En craquant pour David Luiz, le PSG s’est déjà offert l’unique recrue autorisée par l’UEFA. Pour continuer de se renforcer, avec par exemple Eden Hazard, le club de la capitale va désormais devoir vendre.

On achètera qui on veut. Interrogé dans le Parisien la semaine passée, Nasser Al-Khelaïfi s’était montré clair à ce sujet. Pour le président du PSG, la sanction de l’UEFA dans le cadre du fair-play financier n’altère en rien les ambitions des Qataris.
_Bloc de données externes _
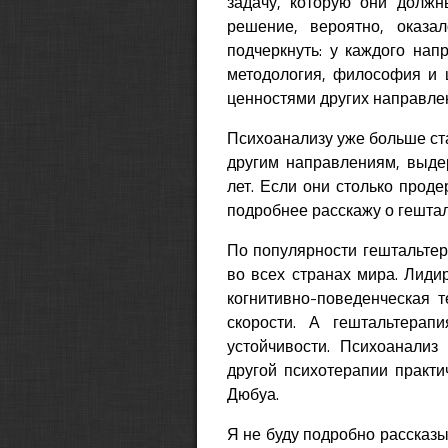
задачу, которую они долж
решение, вероятно, оказа
подчеркнуть: у каждого нап
методология, философия и ц
ценностями других направлен
Психоанализу уже больше ст
другим направлениям, выде
лет. Если они столько проде
подробнее расскажу о гешта
По популярности гештальтера
во всех странах мира. Лиди
когнитивно-поведенческая 
скорости. А гештальтера
устойчивости. Психоанализ
другой психотерапии практи
Дюбуа.
Я не буду подробно рассказы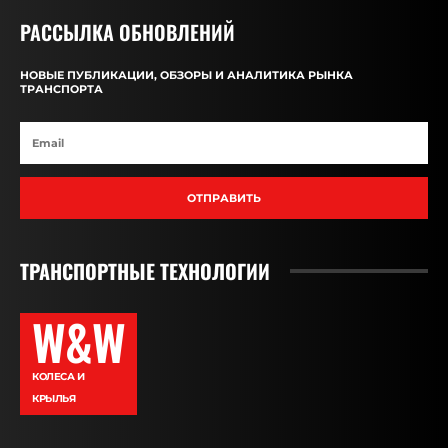
РАССЫЛКА ОБНОВЛЕНИЙ
НОВЫЕ ПУБЛИКАЦИИ, ОБЗОРЫ И АНАЛИТИКА РЫНКА
ТРАНСПОРТА
ОТПРАВИТЬ
ТРАНСПОРТНЫЕ ТЕХНОЛОГИИ
W&W
КОЛЕСА И
КРЫЛЬЯ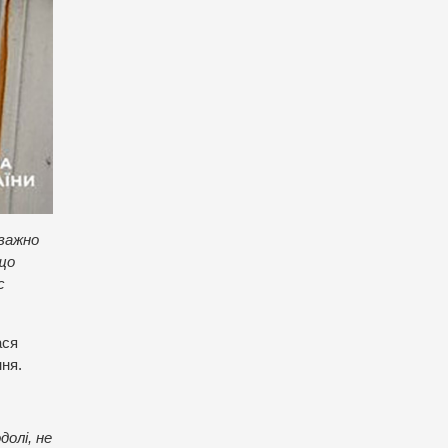
еважно
 що
с
ася
ння.
долі, не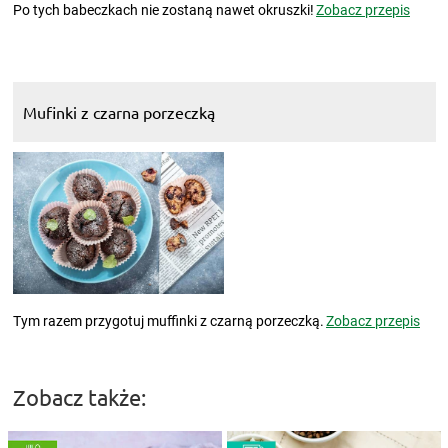
Po tych babeczkach nie zostaną nawet okruszki!
Zobacz przepis
Mufinki z czarna porzeczką
Tym razem przygotuj muffinki z czarną porzeczką.
Zobacz przepis
Zobacz także: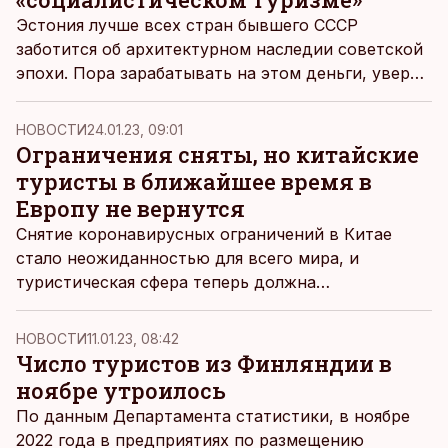
Эстония лучше всех стран бывшего СССР
заботится об архитектурном наследии советской
эпохи. Пора зарабатывать на этом деньги, уверен
журналист Алексей Шишкин.
НОВОСТИ
24.01.23, 09:01
Ограничения сняты, но китайские
туристы в ближайшее время в
Европу не вернутся
Снятие коронавирусных ограничений в Китае
стало неожиданностью для всего мира, и
туристическая сфера теперь должна
адаптироваться к новой реальности, однако
полчищ китайских туристов в Европе по-
НОВОСТИ
11.01.23, 08:42
прежнему не видно.
Число туристов из Финляндии в
ноябре утроилось
По данным Департамента статистики, в ноябре
2022 года в предприятиях по размещению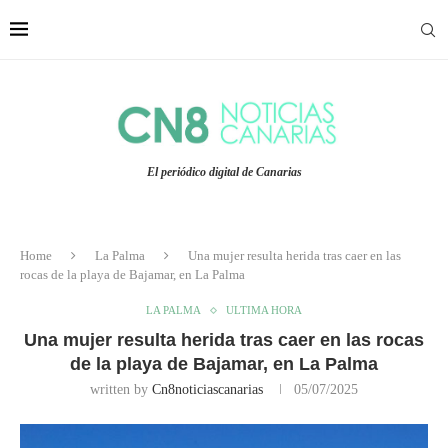
El periódico digital de Canarias
Home
La Palma
Una mujer resulta herida tras caer en las
rocas de la playa de Bajamar, en La Palma
LA PALMA
ULTIMA HORA
Una mujer resulta herida tras caer en las rocas
de la playa de Bajamar, en La Palma
written by
Cn8noticiascanarias
05/07/2025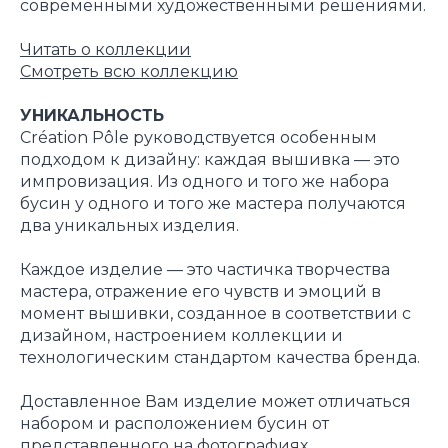
современными художественными решениями.
Читать о коллекции
Смотреть всю коллекцию
УНИКАЛЬНОСТЬ
Création Pôle руководствуется особенным
подходом к дизайну: каждая вышивка — это
импровизация. Из одного и того же набора
бусин у одного и того же мастера получаются
два уникальных изделия.
Каждое изделие — это частичка творчества
мастера, отражение его чувств и эмоций в
момент вышивки, созданное в соответствии с
дизайном, настроением коллекции и
технологическим стандартом качества бренда.
Доставленное Вам изделие может отличаться
набором и расположением бусин от
представленного на фотографиях.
Ces derniers l’ont prouvé en sortant le chéquier pour faire de David Luiz le défenseur le plus cher de l’histoire, moyennant une indemnité de transfert de 49,5 M€ versée à Chelsea, plus 10 M€ de bonus. Soit au total près de 60 M€, c’est-à-dire le montant autorisé par l’UEFA au club de la capitale pour le recrutement d’un joueur dans sa sanction.

Le PSG va désormais devoir changer de stratégie pour la suite du mercato. Pour la première fois depuis la prise de pouvoir de QSI, il va falloir vendre avant de pouvoir acheter, tout en ne faisant pas exploser sa masse salariale afin de se plier à la décision de l’UEFA. Sauf que les candidats au départ ne sont pas nombreux dans l’effectif parisien. Javier Pastore, même s’il a affiché sa volonté de rester, pourrait être prié d’aller voir ailleurs. Même chose pour Ezequiel Lavezzi, alors qu’Eden Hazard est toujours pisté pour renforcer l’attaque parisien cet été et débarquer à son poste.

Les deux joueurs disposent encore d’une bonne cote en Italie et ne seront pas bradés par le PSG, qui n’a pas le droit de dépenser pour recruter plus qu’il ne va toucher sur ses ventes désormais. Le départ d’Alex, quasiment scellé avec le recrutement de David Luiz, va permettre de faire faire la masse salariale. Il faudra voir également ce que compte faire Laurent Blanc de Marquinhos ou Adrien Rabiot, dont le temps de jeu risque d’être toujours aussi limité la saison prochaine mais qui ne devraient pas pour autant être vendus. Si le mercato du PSG est lancé sur les chapeaux de roues, la suite promet d’être animée.